Saturday, September 11, 2010

Tracy Clark-Flory on Gender Issues: Catholic Right Continues to Attack Contraception, "Mad Men" and the Latest "Menaissance"

Finally today, a great round-up of recent news clips about discussions of gender issues, by Tracy Clark-Flory at Salon.  I’m especially intrigued by the article to which Clark-Flory links at, discussing whether a marriage consummated by partners (one sacramentally married male and one sacramentally married female, bien entendu) using artificial contraception is valid.  Is even consummated at all.

In the vein of “Sister Mary Ignatius Explains It All for You,” E. Christian Brugger of the Culture of Life Foundation provides the answer.  Which is, in short, “No, silly!  A marriage consummated with contraception can’t be valid or even truly consummated.

Because I say so.  Because the pope says so.”

That’s what the Catholic right is saying, at least, and what it intends to keep saying.  Whether anyone is listening is another question altogether—particularly the women whom this position wants to put back into the posture of child-bearing machines to combat the end-times threat of Islamic hordes now presumed to be taking over Europe as families throughout the developed nations limit their size.  And as women refuse to be returned to the status of child-breeding contraptions with no control over their biological destinies and their futures.

Because, as Colleen Kochivar-Baker brilliantly explains in a recent posting about this take-Christendom-back-from-Muslims demographic argument, that’s what this rhetoric is really all about, in the final analysis.  It’s about putting women back into their places and decisively keeping them there.

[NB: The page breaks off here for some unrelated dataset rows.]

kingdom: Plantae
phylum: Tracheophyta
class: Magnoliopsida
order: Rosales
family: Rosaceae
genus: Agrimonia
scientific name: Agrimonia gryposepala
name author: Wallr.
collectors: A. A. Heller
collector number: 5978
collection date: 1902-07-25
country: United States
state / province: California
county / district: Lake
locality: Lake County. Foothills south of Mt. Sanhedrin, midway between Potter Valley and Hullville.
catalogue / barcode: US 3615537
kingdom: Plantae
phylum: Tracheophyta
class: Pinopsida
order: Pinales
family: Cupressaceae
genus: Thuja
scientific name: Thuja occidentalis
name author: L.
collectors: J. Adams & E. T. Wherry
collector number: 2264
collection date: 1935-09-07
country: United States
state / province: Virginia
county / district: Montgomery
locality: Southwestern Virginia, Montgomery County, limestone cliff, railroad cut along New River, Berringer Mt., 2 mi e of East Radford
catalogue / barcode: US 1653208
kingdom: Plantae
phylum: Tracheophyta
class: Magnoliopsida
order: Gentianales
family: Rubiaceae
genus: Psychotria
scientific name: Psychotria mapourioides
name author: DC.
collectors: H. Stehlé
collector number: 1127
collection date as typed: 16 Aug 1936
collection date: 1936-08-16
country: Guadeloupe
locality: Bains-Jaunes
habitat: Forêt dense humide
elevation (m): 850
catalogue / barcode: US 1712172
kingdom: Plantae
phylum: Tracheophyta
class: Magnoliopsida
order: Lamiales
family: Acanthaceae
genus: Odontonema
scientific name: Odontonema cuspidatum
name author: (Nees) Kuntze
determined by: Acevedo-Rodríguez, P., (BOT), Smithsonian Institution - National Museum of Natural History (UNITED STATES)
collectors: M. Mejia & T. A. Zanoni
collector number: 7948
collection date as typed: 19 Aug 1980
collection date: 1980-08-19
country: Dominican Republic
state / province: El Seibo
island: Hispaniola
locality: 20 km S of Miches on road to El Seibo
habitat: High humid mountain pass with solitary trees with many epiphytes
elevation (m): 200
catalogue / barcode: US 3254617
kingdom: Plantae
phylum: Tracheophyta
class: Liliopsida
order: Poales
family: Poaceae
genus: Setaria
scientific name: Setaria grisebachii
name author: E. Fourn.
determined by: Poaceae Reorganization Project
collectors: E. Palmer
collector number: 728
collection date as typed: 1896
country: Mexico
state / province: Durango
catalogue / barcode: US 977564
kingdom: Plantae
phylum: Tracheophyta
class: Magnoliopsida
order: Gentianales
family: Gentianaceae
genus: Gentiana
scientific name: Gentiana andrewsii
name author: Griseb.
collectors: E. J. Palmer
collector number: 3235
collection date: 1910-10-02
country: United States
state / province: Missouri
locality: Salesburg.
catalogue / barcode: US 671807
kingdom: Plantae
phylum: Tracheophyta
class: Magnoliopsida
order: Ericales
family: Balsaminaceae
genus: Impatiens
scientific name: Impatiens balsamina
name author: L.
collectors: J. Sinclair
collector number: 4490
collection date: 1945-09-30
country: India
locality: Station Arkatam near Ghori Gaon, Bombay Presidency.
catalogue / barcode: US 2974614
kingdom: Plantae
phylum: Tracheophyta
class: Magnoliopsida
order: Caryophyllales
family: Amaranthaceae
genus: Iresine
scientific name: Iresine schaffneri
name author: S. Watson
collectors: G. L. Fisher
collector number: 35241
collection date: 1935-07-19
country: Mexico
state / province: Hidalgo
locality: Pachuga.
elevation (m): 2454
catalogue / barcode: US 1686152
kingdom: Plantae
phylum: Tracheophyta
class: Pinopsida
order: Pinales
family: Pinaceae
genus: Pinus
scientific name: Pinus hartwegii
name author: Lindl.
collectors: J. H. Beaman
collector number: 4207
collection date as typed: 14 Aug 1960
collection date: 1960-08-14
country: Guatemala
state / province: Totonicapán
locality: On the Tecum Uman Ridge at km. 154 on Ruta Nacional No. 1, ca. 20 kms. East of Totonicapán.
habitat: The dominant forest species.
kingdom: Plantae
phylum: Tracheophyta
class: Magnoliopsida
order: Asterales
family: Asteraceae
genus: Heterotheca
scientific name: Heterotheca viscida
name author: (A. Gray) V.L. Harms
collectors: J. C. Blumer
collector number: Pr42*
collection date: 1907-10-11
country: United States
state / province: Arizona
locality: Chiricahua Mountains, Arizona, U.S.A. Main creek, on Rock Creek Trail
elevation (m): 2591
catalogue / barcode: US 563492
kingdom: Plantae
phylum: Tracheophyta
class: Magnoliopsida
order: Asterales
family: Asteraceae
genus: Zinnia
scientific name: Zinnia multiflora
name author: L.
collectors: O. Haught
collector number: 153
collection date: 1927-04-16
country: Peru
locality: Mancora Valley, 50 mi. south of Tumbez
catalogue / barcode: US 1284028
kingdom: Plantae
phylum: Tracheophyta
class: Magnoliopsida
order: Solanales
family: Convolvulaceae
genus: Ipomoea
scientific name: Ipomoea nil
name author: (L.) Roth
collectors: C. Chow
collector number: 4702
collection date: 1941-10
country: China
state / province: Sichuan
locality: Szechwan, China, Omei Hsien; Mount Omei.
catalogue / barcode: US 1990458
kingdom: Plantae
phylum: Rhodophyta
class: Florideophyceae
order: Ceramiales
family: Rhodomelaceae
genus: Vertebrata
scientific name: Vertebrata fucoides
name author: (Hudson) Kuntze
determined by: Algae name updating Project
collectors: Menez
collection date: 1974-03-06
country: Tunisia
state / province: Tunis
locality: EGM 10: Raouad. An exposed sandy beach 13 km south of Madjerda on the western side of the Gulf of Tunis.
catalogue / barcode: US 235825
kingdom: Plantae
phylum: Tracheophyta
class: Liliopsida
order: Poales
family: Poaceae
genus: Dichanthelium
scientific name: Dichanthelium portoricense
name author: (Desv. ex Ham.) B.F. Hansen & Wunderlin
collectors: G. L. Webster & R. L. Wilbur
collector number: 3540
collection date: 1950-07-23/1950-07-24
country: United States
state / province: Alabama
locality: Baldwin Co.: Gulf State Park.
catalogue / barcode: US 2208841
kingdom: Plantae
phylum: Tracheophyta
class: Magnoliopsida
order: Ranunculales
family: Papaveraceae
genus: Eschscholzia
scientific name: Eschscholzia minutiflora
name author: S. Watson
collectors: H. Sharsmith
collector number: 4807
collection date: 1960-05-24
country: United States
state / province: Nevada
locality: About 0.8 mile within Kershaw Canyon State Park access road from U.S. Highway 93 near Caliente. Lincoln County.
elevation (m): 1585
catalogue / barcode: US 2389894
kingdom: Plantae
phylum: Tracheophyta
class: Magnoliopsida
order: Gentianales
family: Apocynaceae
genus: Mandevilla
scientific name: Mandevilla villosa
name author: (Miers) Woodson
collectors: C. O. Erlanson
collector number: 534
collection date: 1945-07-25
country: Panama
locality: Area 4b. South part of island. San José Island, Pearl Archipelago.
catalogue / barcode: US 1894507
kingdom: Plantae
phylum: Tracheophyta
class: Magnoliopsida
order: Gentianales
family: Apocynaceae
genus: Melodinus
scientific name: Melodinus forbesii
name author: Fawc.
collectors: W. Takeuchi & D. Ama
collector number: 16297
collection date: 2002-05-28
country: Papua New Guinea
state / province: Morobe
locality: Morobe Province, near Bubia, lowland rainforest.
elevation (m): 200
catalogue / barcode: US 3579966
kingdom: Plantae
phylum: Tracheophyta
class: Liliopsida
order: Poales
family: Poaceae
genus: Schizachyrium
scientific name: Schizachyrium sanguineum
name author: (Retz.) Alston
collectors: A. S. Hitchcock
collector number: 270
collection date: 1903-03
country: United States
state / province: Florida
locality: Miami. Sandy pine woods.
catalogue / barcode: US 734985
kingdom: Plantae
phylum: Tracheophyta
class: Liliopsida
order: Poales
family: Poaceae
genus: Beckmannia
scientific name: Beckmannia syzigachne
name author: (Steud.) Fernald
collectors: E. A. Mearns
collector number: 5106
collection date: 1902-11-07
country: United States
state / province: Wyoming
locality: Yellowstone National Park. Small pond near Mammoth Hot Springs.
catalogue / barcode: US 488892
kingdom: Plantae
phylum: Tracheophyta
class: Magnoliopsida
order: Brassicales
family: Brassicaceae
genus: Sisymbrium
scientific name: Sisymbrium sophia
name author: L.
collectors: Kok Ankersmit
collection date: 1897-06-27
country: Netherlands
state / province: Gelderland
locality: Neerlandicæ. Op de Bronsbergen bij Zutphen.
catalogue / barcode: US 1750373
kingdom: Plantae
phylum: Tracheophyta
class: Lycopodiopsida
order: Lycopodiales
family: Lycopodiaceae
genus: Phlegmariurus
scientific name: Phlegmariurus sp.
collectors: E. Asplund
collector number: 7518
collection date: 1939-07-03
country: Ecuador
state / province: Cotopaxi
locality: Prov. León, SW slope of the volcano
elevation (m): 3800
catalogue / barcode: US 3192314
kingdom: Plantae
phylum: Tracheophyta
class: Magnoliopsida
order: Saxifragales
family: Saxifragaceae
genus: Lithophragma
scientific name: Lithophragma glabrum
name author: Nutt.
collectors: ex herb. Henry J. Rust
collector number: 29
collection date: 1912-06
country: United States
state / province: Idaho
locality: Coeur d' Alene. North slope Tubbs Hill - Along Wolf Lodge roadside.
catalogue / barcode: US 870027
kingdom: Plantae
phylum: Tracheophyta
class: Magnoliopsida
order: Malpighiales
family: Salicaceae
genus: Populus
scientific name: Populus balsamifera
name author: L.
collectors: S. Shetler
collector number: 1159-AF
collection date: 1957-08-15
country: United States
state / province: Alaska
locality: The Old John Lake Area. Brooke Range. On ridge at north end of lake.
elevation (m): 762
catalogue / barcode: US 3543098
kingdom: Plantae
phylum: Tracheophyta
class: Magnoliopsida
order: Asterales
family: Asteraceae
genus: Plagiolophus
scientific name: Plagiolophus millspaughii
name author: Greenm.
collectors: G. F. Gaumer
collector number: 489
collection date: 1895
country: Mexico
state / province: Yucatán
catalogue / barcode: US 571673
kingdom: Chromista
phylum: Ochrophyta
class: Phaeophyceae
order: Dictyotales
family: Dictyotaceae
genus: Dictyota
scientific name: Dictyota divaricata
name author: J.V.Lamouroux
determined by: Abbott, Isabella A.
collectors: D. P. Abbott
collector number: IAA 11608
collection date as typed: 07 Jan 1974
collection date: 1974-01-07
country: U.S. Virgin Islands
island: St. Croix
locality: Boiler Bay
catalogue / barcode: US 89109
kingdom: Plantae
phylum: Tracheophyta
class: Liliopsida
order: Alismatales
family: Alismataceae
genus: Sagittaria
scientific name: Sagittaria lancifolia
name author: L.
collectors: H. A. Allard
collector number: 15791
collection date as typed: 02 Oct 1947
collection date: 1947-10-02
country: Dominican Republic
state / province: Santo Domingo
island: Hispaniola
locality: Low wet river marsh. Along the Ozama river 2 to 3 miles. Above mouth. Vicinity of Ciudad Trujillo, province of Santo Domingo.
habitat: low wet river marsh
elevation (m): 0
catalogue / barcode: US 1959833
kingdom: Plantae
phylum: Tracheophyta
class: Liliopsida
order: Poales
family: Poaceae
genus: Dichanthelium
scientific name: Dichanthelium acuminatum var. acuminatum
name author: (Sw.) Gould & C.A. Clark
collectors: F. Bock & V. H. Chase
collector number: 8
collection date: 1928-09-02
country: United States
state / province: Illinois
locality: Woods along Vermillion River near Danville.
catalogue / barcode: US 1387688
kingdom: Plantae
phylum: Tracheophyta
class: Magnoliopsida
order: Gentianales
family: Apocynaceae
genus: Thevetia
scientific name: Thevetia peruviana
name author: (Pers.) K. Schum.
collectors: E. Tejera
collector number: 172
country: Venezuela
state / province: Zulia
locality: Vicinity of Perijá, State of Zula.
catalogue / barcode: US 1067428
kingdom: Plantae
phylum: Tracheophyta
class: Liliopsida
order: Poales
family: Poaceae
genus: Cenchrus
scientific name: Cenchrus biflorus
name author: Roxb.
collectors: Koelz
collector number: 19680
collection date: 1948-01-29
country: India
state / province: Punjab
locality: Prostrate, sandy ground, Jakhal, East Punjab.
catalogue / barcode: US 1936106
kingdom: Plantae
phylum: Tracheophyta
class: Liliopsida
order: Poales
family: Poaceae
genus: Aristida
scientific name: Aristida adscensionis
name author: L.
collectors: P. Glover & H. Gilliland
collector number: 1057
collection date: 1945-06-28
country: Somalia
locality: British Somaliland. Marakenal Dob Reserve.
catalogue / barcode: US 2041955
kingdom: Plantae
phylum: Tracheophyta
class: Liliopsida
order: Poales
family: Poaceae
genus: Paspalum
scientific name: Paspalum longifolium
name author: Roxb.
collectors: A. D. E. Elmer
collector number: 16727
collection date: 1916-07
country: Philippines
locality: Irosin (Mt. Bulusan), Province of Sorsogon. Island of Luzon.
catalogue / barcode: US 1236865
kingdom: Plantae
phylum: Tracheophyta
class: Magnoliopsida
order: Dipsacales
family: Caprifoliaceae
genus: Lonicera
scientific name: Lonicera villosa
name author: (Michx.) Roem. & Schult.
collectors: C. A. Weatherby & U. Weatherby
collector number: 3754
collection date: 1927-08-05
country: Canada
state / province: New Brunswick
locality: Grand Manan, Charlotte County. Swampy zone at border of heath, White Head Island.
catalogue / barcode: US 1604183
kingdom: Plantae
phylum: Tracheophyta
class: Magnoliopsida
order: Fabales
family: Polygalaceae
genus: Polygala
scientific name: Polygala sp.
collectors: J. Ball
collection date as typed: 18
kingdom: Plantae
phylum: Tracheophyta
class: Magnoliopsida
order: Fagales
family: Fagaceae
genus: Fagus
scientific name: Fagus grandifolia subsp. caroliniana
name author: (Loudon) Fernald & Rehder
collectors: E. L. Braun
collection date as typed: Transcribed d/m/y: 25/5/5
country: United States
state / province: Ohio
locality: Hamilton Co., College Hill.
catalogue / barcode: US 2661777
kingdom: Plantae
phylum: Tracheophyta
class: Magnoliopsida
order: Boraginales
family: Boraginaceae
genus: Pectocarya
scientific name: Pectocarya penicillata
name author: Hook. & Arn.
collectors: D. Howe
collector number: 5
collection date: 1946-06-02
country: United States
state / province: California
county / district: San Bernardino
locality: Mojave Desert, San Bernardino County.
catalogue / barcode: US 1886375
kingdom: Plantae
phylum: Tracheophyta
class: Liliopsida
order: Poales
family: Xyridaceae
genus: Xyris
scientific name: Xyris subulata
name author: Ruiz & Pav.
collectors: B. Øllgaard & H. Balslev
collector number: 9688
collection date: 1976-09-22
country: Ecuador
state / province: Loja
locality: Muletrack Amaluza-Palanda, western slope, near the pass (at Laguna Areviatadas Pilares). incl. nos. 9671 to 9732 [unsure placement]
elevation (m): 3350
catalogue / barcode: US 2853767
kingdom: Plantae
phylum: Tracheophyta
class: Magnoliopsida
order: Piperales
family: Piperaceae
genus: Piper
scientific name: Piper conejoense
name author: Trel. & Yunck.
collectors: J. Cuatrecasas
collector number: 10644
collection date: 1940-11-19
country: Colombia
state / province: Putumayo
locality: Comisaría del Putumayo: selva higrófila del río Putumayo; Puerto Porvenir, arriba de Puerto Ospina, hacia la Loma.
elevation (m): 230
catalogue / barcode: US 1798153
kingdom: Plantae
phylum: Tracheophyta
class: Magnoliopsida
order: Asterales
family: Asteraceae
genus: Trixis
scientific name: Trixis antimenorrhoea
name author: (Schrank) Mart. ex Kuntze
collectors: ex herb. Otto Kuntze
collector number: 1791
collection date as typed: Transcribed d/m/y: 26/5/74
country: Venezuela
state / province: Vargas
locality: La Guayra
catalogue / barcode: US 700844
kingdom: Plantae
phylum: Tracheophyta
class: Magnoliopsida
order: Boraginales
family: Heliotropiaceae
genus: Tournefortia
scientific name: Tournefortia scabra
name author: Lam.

As this retrogressive attempt to stem the tide of women’s rights around the globe plays out wherever the religious right can gain traction, we’re also seeing—as Clark-Flory notes—signs of yet another “menaissance” in Western culture.  Of yet another a retrieval of poor tattered and bedraggled masculinity, in an era in which women are purported to be walking all over men in the educational system and work world.

As the two articles (here and here) on this theme to which Clark-Flory links argue, this perennially recurring theme of embattled masculinity fuels the “Mad Men” craze.

And I’m happy to find that I’m not the only commentator who sees our infatuation with that series as a half-guilty secret infatuation with a notion of manhood that we keep wanting to imagine our culture is losing at its peril—even as we count its steep cost to our humanity over the years.